The collection's final part (“Productive Hearts”) demonstrates the heart's affective potential. Reading the meditations and prayers of Saint Anselm of Canterbury (1033–1109), June-Ann Greeley considers Anselm's public and intensely private ruminations on the heart that would inspire a new form of emotional devotion. Eleonora Rai continues to unpack the spiritual potential of the heart in an examination of Mary's heart as both a site of conversion and a pathway to Christ in early modern Jesuit devotion. Analyzing the icon of the heart on eighteenth-century love tokens, Bridget Millmore combines the history of emotions with the history from below to demonstrate how these tokens “expressed the feelings of their giver” (215), and how the language of the heart extends to affective objects. In the collection's closing essay, Elizabeth C. Macknight traces the heart through a substantial private archive (spanning France, Saxony, and England across the period 1371–1962), charting its appearance in letters, diaries, and a coat of arms which aptly displays a flaming heart, bringing the collection full circle.

As the editors point out, the given structure is just one way to approach the collection, and a number of the essays could sit comfortably in another section (5).

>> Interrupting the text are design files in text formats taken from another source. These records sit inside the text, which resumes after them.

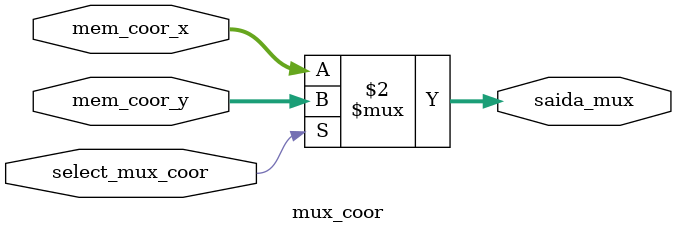
<source format=v>
module mux_coor #(parameter N = 4)(
        input select_mux_coor,
        input [N-1:0] mem_coor_x,
        input [N-1:0] mem_coor_y,
        output [N-1:0] saida_mux
        );

        parameter select_mem_coor_x = 1'b0;

        assign saida_mux = select_mux_coor == select_mem_coor_x ? mem_coor_x : mem_coor_y;
endmodule





</source>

The introduction does valuable work in pulling through some connections across the collection, although gestures within the essays themselves would perhaps help to ensure that these productive cross-currents—which are a real strength of the volume—are not missed by readers who come to the collection for specific essays.

The Feeling Heart celebrates the heart's “ability to communicate meaning and emotion, to forge communities, and even to shape the subsequent dynamics of response from others” (14). In many ways this notion also characterizes this collection, which models a cross-disciplinary approach for future scholarship in the history of emotions and beyond.